*What is needed*
Set down the full listing exactly as given. Any pictures are to be left out.

*Data provided*
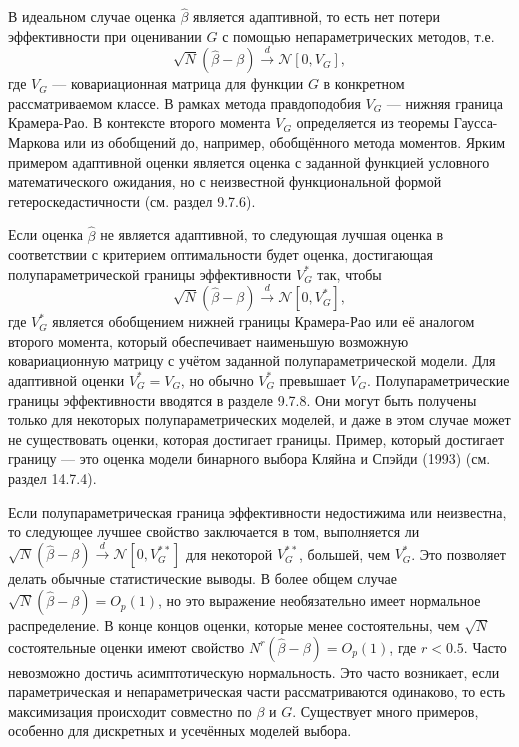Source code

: В идеальном случае оценка $\hat{\beta}$ является адаптивной, то есть нет потери эффективности при оценивании $G$ с помощью непараметрических методов, т.е.
\[
\sqrt{N}(\hat{\beta} - \beta) \stackrel{d}{\rightarrow} \mathcal{N}[0,V_G],
\]
где $V_G$ --- ковариационная матрица для функции $G$ в конкретном рассматриваемом классе. В рамках метода правдоподобия $V_G$ --- нижняя граница Крамера-Рао. В контексте второго момента $V_G$ определяется из теоремы Гаусса-Маркова или из обобщений до, например, обобщённого метода моментов. Ярким примером адаптивной оценки является оценка с заданной функцией условного математического ожидания, но с неизвестной функциональной формой гетероскедастичности (см. раздел 9.7.6).

Если оценка $\hat{\beta}$ не является адаптивной, то следующая лучшая оценка в соответствии с критерием оптимальности будет оценка, достигающая полупараметрической границы эффективности $V_G^*$ так, чтобы
\[
\sqrt{N}(\hat{\beta} - \beta) \stackrel{d}{\rightarrow} \mathcal{N}[0,V_G^*],
\]
где $V_G^*$ является обобщением нижней границы Крамера-Рао или её аналогом второго момента, который обеспечивает наименьшую возможную ковариационную матрицу с учётом заданной полупараметрической модели. Для адаптивной оценки $V_G^* = V_G$, но обычно $V_G^*$ превышает $V_G$. Полупараметрические границы эффективности вводятся в разделе 9.7.8. Они могут быть получены только для некоторых полупараметрических моделей, и даже в этом случае может не существовать оценки, которая достигает границы. Пример, который достигает границу --- это оценка модели бинарного выбора Кляйна и Спэйди (1993) (см. раздел 14.7.4).

Если полупараметрическая граница эффективности недостижима или неизвестна, то следующее лучшее свойство заключается в том, выполняется ли $\sqrt{N}(\hat{\beta} - \beta) \stackrel{d}{\rightarrow} \mathcal{N}[0,V_G^{**}]$ для некоторой $V_G^{**}$, большей, чем $V_G^*$. Это позволяет делать обычные статистические выводы. В более общем случае $\sqrt{N}(\hat{\beta} - \beta) = O_p(1)$, но это выражение необязательно имеет нормальное распределение. В конце концов оценки, которые менее состоятельны, чем $\sqrt{N}$ состоятельные оценки имеют свойство $N^r(\hat{\beta} - \beta) = O_p(1)$, где $r < 0.5$. Часто невозможно достичь асимптотическую нормальность. Это часто возникает, если параметрическая и непараметрическая части рассматриваются одинаково, то есть максимизация происходит совместно по $\beta$ и $G$. Существует много примеров, особенно для дискретных и усечённых моделей выбора.

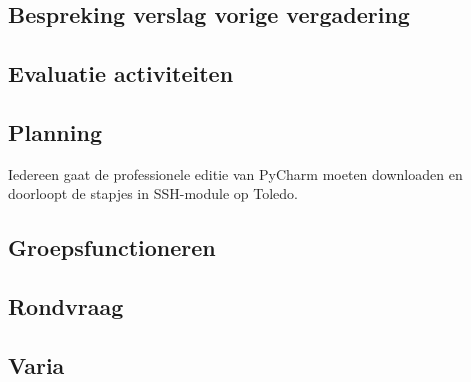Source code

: \documentclass[a4paper,kulak]{kulakarticle} %
\begin{document}
\subsection{Bespreking verslag vorige vergadering}

\subsection{Evaluatie activiteiten}

\subsection{Planning}
Iedereen gaat de professionele editie van PyCharm moeten downloaden en doorloopt de stapjes in SSH-module op Toledo. 
\subsection{Groepsfunctioneren}

\subsection{Rondvraag}

\subsection{Varia}
\end{document}
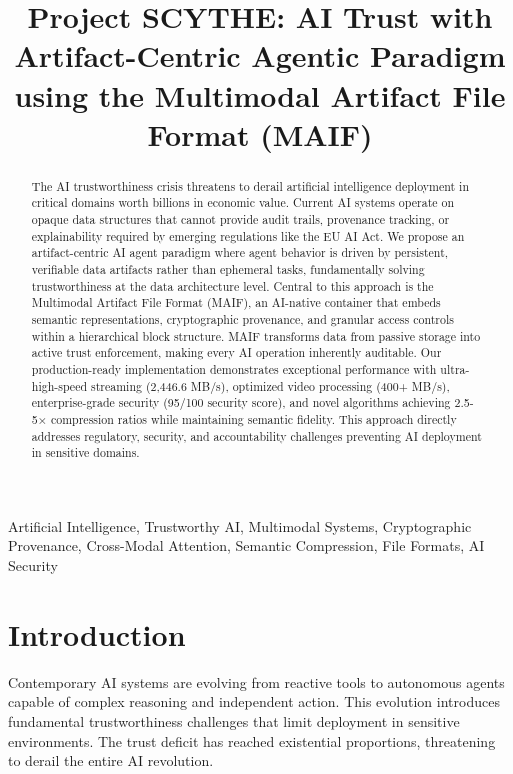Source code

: \documentclass[conference]{IEEEtran}
\title{Project SCYTHE: AI Trust with Artifact-Centric Agentic Paradigm using the Multimodal Artifact File Format (MAIF)}
\author{
\IEEEauthorblockN{Cool Peeps Gang}
\IEEEauthorblockA{
Affiliation\\
Email: coolpeeps@owasp.org \& coolpeeps@industry.org}
}
\begin{document}
\maketitle

\begin{abstract}
The AI trustworthiness crisis threatens to derail artificial intelligence deployment in critical domains worth billions in economic value. Current AI systems operate on opaque data structures that cannot provide audit trails, provenance tracking, or explainability required by emerging regulations like the EU AI Act. We propose an artifact-centric AI agent paradigm where agent behavior is driven by persistent, verifiable data artifacts rather than ephemeral tasks, fundamentally solving trustworthiness at the data architecture level. Central to this approach is the Multimodal Artifact File Format (MAIF), an AI-native container that embeds semantic representations, cryptographic provenance, and granular access controls within a hierarchical block structure. MAIF transforms data from passive storage into active trust enforcement, making every AI operation inherently auditable. Our production-ready implementation demonstrates exceptional performance with ultra-high-speed streaming (2,446.6 MB/s), optimized video processing (400+ MB/s), enterprise-grade security (95/100 security score), and novel algorithms achieving 2.5-5× compression ratios while maintaining semantic fidelity. This approach directly addresses regulatory, security, and accountability challenges preventing AI deployment in sensitive domains.
\end{abstract}

\begin{IEEEkeywords}
Artificial Intelligence, Trustworthy AI, Multimodal Systems, Cryptographic Provenance, Cross-Modal Attention, Semantic Compression, File Formats, AI Security
\end{IEEEkeywords}

\section{Introduction}

Contemporary AI systems are evolving from reactive tools to autonomous agents capable of complex reasoning and independent action. This evolution introduces fundamental trustworthiness challenges that limit deployment in sensitive environments. The trust deficit has reached existential proportions, threatening to derail the entire AI revolution.
\end{document}
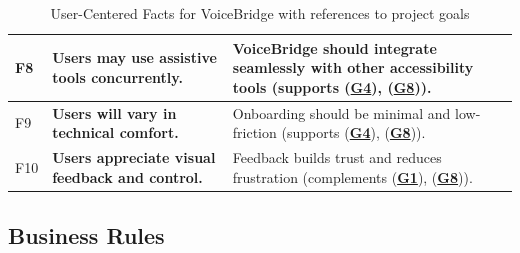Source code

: \documentclass[12pt]{article}
\begin{document}
\begin{table}[H]
\begin{tabularx}{\textwidth}{p{1cm}p{6cm}X}
F8 & \textbf{Users may use assistive tools concurrently.} & VoiceBridge should integrate seamlessly with other accessibility tools (supports (\textbf{\hyperref[tab:project-goals]{G4}}), (\textbf{\hyperref[tab:project-goals]{G8}})). \\ \hline
F9 & \textbf{Users will vary in technical comfort.} & Onboarding should be minimal and low-friction (supports (\textbf{\hyperref[tab:project-goals]{G4}}), (\textbf{\hyperref[tab:project-goals]{G8}})). \\ \hline
F10 & \textbf{Users appreciate visual feedback and control.} & Feedback builds trust and reduces frustration (complements (\textbf{\hyperref[tab:project-goals]{G1}}), (\textbf{\hyperref[tab:project-goals]{G8}})). \\
\bottomrule
\end{tabularx}
\caption{User-Centered Facts for VoiceBridge with references to project goals}
\label{tab:user-facts}
\end{table}



\subsection{Business Rules}
\end{document}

*Output below*
Source code

: В идеальном случае оценка $\hat{\beta}$ является адаптивной, то есть нет потери эффективности при оценивании $G$ с помощью непараметрических методов, т.е.
\[
\sqrt{N}(\hat{\beta} - \beta) \stackrel{d}{\rightarrow} \mathcal{N}[0,V_G],
\]
где $V_G$ --- ковариационная матрица для функции $G$ в конкретном рассматриваемом классе. В рамках метода правдоподобия $V_G$ --- нижняя граница Крамера-Рао. В контексте второго момента $V_G$ определяется из теоремы Гаусса-Маркова или из обобщений до, например, обобщённого метода моментов. Ярким примером адаптивной оценки является оценка с заданной функцией условного математического ожидания, но с неизвестной функциональной формой гетероскедастичности (см. раздел 9.7.6).

Если оценка $\hat{\beta}$ не является адаптивной, то следующая лучшая оценка в соответствии с критерием оптимальности будет оценка, достигающая полупараметрической границы эффективности $V_G^*$ так, чтобы
\[
\sqrt{N}(\hat{\beta} - \beta) \stackrel{d}{\rightarrow} \mathcal{N}[0,V_G^*],
\]
где $V_G^*$ является обобщением нижней границы Крамера-Рао или её аналогом второго момента, который обеспечивает наименьшую возможную ковариационную матрицу с учётом заданной полупараметрической модели. Для адаптивной оценки $V_G^* = V_G$, но обычно $V_G^*$ превышает $V_G$. Полупараметрические границы эффективности вводятся в разделе 9.7.8. Они могут быть получены только для некоторых полупараметрических моделей, и даже в этом случае может не существовать оценки, которая достигает границы. Пример, который достигает границу --- это оценка модели бинарного выбора Кляйна и Спэйди (1993) (см. раздел 14.7.4).

Если полупараметрическая граница эффективности недостижима или неизвестна, то следующее лучшее свойство заключается в том, выполняется ли $\sqrt{N}(\hat{\beta} - \beta) \stackrel{d}{\rightarrow} \mathcal{N}[0,V_G^{**}]$ для некоторой $V_G^{**}$, большей, чем $V_G^*$. Это позволяет делать обычные статистические выводы. В более общем случае $\sqrt{N}(\hat{\beta} - \beta) = O_p(1)$, но это выражение необязательно имеет нормальное распределение. В конце концов оценки, которые менее состоятельны, чем $\sqrt{N}$ состоятельные оценки имеют свойство $N^r(\hat{\beta} - \beta) = O_p(1)$, где $r < 0.5$. Часто невозможно достичь асимптотическую нормальность. Это часто возникает, если параметрическая и непараметрическая части рассматриваются одинаково, то есть максимизация происходит совместно по $\beta$ и $G$. Существует много примеров, особенно для дискретных и усечённых моделей выбора.

Source code

: \documentclass[a4paper,kulak]{kulakarticle} %
\begin{document}
\subsection{Bespreking verslag vorige vergadering}

\subsection{Evaluatie activiteiten}

\subsection{Planning}
Iedereen gaat de professionele editie van PyCharm moeten downloaden en doorloopt de stapjes in SSH-module op Toledo. 
\subsection{Groepsfunctioneren}

\subsection{Rondvraag}

\subsection{Varia}
\end{document}
Source code

: \documentclass[conference]{IEEEtran}
\title{Project SCYTHE: AI Trust with Artifact-Centric Agentic Paradigm using the Multimodal Artifact File Format (MAIF)}
\author{
\IEEEauthorblockN{Cool Peeps Gang}
\IEEEauthorblockA{
Affiliation\\
Email: coolpeeps@owasp.org \& coolpeeps@industry.org}
}
\begin{document}
\maketitle

\begin{abstract}
The AI trustworthiness crisis threatens to derail artificial intelligence deployment in critical domains worth billions in economic value. Current AI systems operate on opaque data structures that cannot provide audit trails, provenance tracking, or explainability required by emerging regulations like the EU AI Act. We propose an artifact-centric AI agent paradigm where agent behavior is driven by persistent, verifiable data artifacts rather than ephemeral tasks, fundamentally solving trustworthiness at the data architecture level. Central to this approach is the Multimodal Artifact File Format (MAIF), an AI-native container that embeds semantic representations, cryptographic provenance, and granular access controls within a hierarchical block structure. MAIF transforms data from passive storage into active trust enforcement, making every AI operation inherently auditable. Our production-ready implementation demonstrates exceptional performance with ultra-high-speed streaming (2,446.6 MB/s), optimized video processing (400+ MB/s), enterprise-grade security (95/100 security score), and novel algorithms achieving 2.5-5× compression ratios while maintaining semantic fidelity. This approach directly addresses regulatory, security, and accountability challenges preventing AI deployment in sensitive domains.
\end{abstract}

\begin{IEEEkeywords}
Artificial Intelligence, Trustworthy AI, Multimodal Systems, Cryptographic Provenance, Cross-Modal Attention, Semantic Compression, File Formats, AI Security
\end{IEEEkeywords}

\section{Introduction}

Contemporary AI systems are evolving from reactive tools to autonomous agents capable of complex reasoning and independent action. This evolution introduces fundamental trustworthiness challenges that limit deployment in sensitive environments. The trust deficit has reached existential proportions, threatening to derail the entire AI revolution.
\end{document}
Source code

: \documentclass[12pt]{article}
\begin{document}
\begin{table}[H]
\begin{tabularx}{\textwidth}{p{1cm}p{6cm}X}
F8 & \textbf{Users may use assistive tools concurrently.} & VoiceBridge should integrate seamlessly with other accessibility tools (supports (\textbf{\hyperref[tab:project-goals]{G4}}), (\textbf{\hyperref[tab:project-goals]{G8}})). \\ \hline
F9 & \textbf{Users will vary in technical comfort.} & Onboarding should be minimal and low-friction (supports (\textbf{\hyperref[tab:project-goals]{G4}}), (\textbf{\hyperref[tab:project-goals]{G8}})). \\ \hline
F10 & \textbf{Users appreciate visual feedback and control.} & Feedback builds trust and reduces frustration (complements (\textbf{\hyperref[tab:project-goals]{G1}}), (\textbf{\hyperref[tab:project-goals]{G8}})). \\
\bottomrule
\end{tabularx}
\caption{User-Centered Facts for VoiceBridge with references to project goals}
\label{tab:user-facts}
\end{table}



\subsection{Business Rules}
\end{document}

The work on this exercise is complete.